Pick out every line in the listing below that contains the string "методы" and copy each of those lines. Treat uppercase and lowercase letters as different.

Data extract:
......

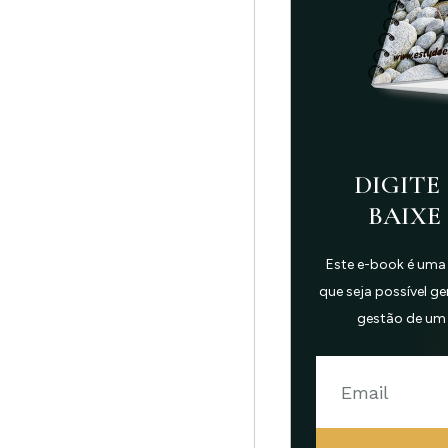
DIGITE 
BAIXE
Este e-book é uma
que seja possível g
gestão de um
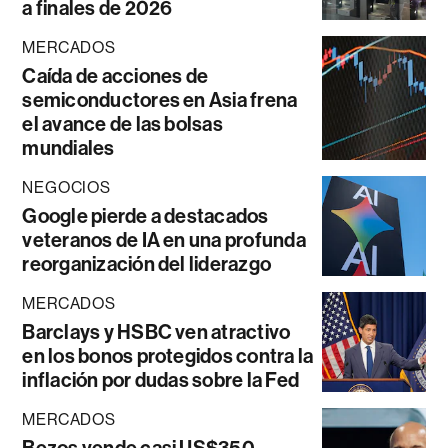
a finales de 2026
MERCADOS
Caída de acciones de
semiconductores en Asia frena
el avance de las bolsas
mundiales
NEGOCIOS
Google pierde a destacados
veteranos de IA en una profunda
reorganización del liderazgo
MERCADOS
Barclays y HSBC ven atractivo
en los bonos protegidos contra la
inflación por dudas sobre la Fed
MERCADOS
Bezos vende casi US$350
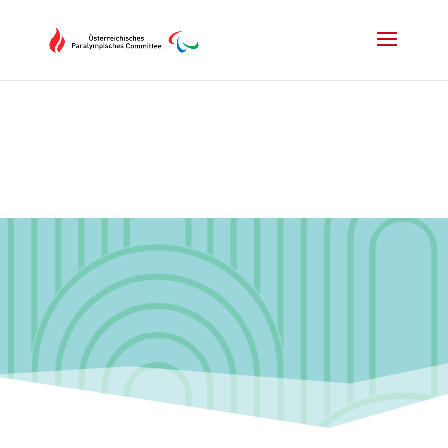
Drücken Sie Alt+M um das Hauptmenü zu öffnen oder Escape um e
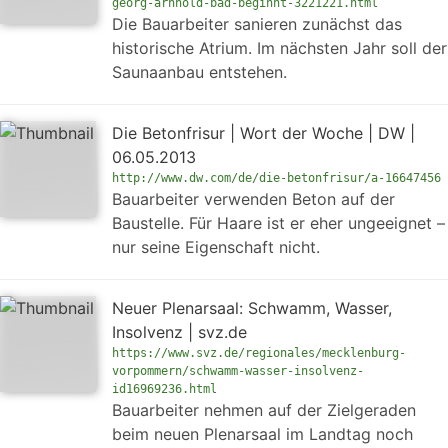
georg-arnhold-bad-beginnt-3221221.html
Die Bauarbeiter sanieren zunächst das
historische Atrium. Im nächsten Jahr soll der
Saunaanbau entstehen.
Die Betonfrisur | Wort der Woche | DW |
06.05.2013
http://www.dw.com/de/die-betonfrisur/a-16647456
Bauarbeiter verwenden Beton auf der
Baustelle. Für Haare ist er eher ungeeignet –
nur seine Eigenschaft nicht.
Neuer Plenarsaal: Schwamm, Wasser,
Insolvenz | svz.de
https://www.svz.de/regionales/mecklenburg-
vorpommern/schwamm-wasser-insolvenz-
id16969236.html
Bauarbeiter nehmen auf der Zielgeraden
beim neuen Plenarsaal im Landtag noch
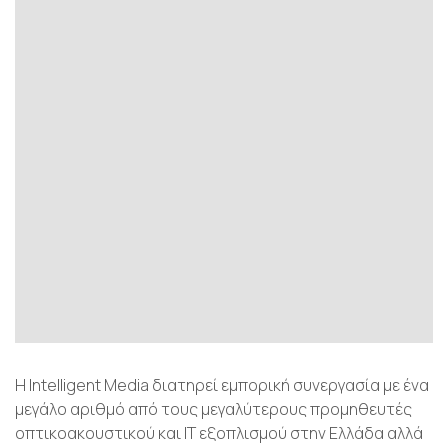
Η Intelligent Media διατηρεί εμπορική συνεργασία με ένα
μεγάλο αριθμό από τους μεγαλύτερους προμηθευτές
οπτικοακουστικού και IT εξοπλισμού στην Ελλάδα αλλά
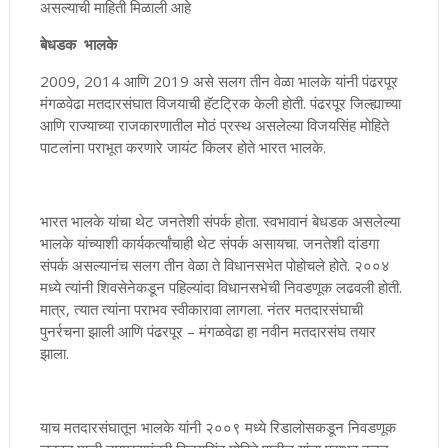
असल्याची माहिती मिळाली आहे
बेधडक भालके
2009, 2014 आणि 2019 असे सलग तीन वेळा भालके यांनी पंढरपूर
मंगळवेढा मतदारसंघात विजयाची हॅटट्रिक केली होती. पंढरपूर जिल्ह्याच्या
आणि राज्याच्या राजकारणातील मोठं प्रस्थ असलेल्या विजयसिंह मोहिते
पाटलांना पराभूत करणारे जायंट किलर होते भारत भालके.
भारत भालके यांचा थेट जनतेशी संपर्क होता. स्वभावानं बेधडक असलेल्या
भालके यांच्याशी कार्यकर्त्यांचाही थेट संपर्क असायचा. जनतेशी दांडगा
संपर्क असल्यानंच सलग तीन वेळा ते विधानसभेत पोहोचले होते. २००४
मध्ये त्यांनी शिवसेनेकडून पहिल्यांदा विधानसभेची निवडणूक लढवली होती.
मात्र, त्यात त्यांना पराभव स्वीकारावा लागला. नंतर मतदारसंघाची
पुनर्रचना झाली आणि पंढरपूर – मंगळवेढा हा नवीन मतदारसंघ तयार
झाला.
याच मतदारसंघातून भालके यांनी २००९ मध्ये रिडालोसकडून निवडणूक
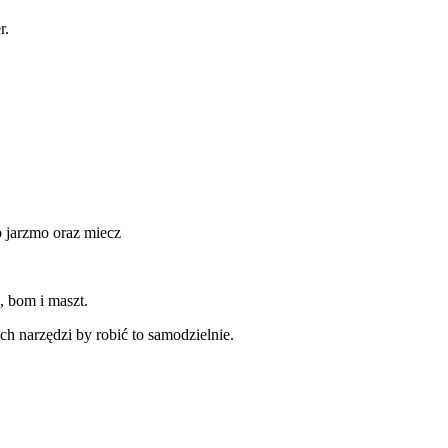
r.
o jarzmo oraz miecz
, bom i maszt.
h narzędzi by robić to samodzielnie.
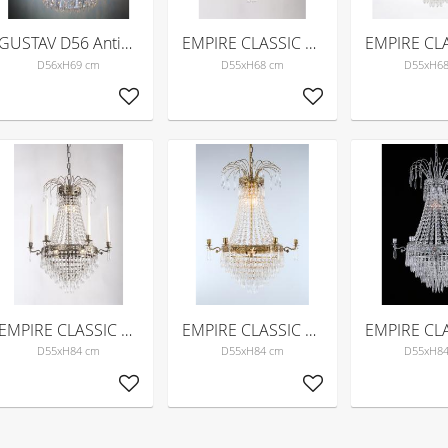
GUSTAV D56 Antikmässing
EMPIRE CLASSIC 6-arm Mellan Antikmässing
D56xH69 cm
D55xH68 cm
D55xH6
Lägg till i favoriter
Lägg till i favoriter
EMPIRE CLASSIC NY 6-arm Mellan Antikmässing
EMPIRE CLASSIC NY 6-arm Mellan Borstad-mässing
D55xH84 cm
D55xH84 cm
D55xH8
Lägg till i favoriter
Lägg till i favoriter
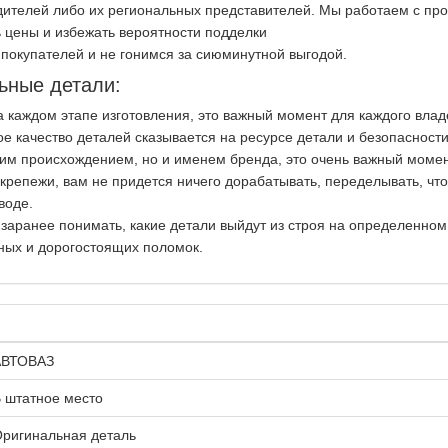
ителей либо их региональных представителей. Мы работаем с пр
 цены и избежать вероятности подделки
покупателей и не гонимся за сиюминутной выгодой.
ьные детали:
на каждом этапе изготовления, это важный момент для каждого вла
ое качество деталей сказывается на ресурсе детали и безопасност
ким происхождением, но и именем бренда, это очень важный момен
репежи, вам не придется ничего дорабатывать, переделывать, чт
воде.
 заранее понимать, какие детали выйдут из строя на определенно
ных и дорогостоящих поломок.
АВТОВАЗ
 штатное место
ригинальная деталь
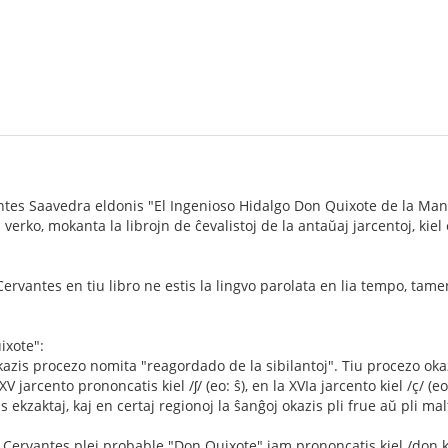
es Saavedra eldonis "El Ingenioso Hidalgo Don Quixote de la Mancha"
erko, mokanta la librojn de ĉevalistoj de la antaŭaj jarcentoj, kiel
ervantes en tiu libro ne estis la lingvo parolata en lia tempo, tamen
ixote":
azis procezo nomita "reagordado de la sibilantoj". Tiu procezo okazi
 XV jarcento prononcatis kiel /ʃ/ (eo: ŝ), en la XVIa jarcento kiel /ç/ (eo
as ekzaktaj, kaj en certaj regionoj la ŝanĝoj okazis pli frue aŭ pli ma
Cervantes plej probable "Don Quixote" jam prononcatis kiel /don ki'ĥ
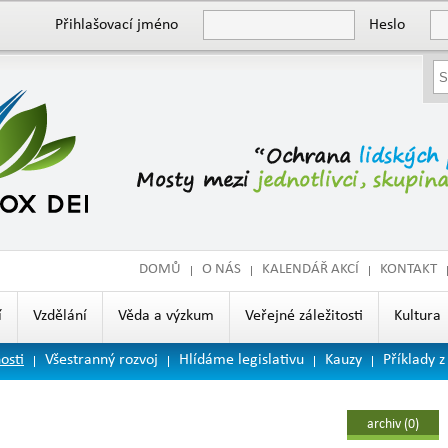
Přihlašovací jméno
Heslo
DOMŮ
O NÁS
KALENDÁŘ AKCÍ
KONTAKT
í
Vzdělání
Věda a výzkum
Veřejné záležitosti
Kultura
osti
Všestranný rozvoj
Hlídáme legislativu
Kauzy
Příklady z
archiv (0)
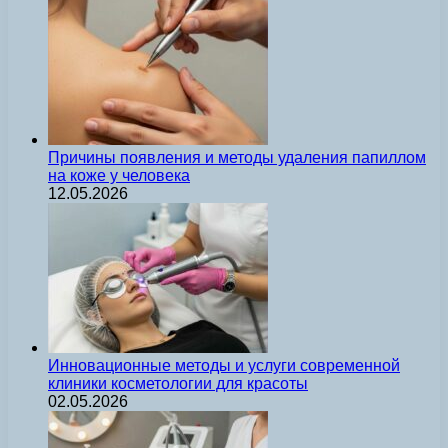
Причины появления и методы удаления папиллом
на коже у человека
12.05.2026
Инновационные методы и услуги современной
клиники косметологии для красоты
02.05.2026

......

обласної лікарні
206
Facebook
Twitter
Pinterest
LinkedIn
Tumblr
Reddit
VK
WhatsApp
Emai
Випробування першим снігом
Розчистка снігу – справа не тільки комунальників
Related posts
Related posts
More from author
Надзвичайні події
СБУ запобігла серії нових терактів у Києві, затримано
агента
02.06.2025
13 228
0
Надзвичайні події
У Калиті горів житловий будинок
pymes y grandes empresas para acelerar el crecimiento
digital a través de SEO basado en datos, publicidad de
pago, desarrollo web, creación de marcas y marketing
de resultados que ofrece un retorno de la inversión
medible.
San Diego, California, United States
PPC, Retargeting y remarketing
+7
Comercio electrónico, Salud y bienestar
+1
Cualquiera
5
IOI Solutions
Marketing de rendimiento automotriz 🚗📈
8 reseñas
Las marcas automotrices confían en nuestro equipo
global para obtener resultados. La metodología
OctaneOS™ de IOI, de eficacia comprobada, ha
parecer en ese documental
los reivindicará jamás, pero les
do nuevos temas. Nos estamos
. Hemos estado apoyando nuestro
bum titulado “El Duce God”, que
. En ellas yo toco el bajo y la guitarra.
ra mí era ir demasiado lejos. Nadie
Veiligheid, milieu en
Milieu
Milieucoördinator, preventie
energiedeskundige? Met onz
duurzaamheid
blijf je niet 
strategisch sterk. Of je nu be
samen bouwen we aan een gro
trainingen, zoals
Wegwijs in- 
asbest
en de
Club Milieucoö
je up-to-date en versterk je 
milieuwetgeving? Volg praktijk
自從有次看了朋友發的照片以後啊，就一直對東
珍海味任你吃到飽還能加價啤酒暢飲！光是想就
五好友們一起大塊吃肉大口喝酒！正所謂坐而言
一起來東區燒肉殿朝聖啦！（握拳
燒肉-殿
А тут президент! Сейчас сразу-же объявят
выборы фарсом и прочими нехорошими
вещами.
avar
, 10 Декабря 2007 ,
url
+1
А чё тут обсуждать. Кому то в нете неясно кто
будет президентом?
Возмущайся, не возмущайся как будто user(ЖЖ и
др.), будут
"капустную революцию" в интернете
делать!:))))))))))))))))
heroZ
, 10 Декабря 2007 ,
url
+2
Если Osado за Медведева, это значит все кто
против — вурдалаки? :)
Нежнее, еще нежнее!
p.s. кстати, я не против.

......

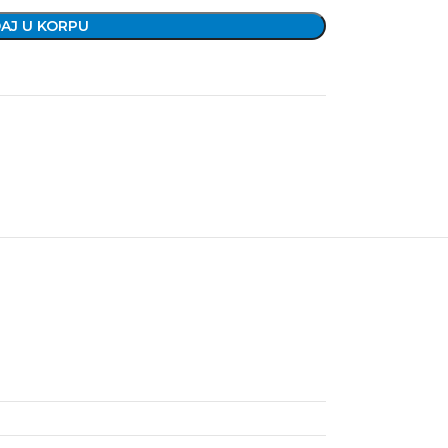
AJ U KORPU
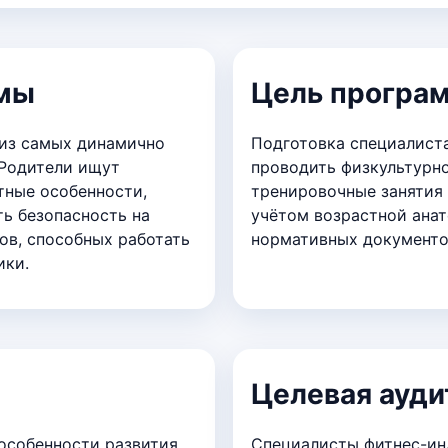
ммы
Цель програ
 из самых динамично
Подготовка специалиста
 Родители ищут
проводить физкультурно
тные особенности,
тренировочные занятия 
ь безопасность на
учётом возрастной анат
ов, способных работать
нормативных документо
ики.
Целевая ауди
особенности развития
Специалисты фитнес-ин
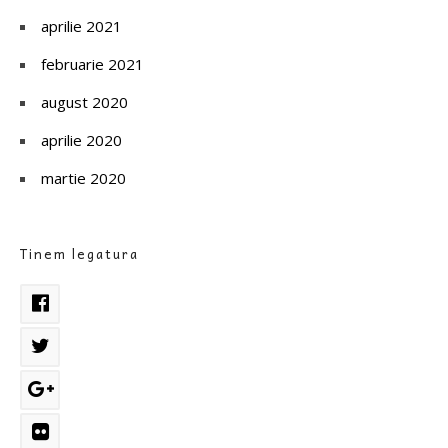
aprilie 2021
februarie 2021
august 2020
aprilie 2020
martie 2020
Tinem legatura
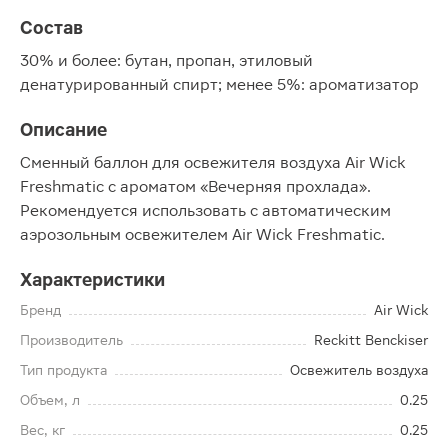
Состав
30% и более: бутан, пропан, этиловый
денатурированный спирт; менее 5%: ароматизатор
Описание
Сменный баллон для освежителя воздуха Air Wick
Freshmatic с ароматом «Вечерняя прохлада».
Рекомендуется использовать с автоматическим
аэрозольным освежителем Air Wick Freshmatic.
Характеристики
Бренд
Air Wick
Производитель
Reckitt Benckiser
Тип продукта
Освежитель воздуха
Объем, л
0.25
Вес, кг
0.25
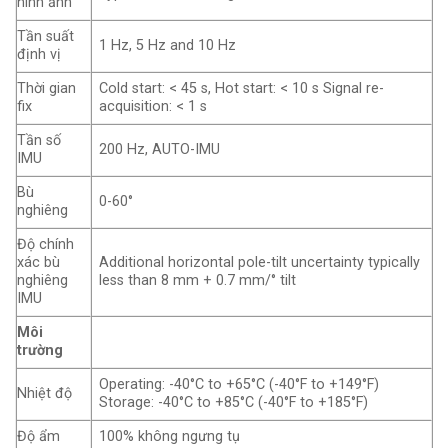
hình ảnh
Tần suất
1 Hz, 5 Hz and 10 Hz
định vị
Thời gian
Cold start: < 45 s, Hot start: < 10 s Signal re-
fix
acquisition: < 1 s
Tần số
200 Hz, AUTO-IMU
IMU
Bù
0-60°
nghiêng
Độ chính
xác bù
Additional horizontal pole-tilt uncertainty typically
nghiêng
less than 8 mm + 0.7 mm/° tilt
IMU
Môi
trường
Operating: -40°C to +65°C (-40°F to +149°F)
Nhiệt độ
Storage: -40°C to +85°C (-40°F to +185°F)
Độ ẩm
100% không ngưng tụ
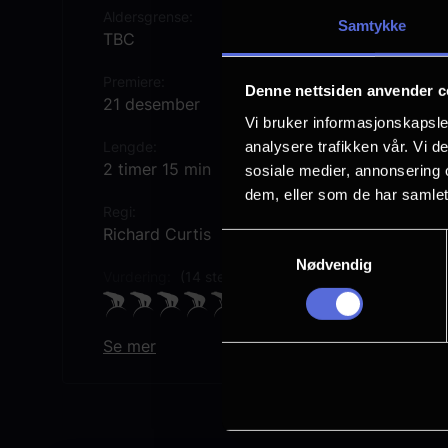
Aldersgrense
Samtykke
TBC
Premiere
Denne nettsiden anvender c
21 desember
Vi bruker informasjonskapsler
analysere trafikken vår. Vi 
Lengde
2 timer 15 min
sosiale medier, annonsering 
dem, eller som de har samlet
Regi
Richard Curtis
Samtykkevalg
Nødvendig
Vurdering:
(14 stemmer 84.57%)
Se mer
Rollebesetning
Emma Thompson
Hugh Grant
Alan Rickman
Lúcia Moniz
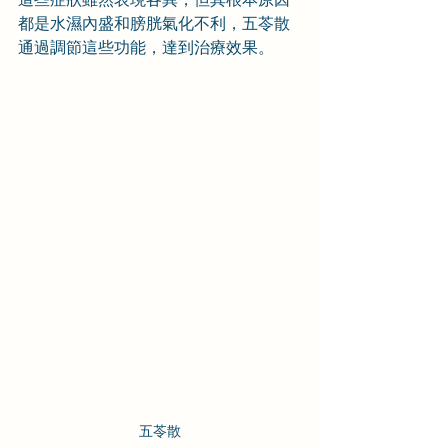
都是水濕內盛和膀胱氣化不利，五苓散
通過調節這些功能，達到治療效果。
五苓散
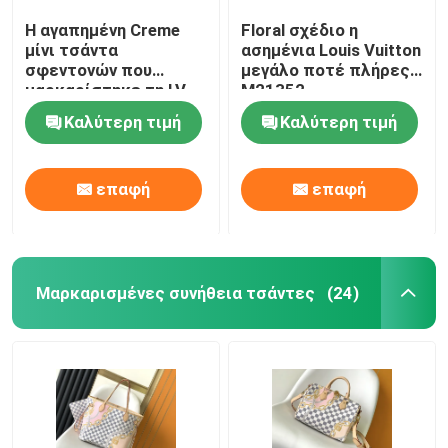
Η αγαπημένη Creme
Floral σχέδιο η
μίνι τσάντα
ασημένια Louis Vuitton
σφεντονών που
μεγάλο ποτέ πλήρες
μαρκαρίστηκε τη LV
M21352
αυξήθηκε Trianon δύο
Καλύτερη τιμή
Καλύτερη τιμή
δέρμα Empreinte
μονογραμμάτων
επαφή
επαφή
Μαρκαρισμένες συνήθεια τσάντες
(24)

......

Answer to this exercise:
Причины появления и методы удаления папиллом
Инновационные методы и услуги современной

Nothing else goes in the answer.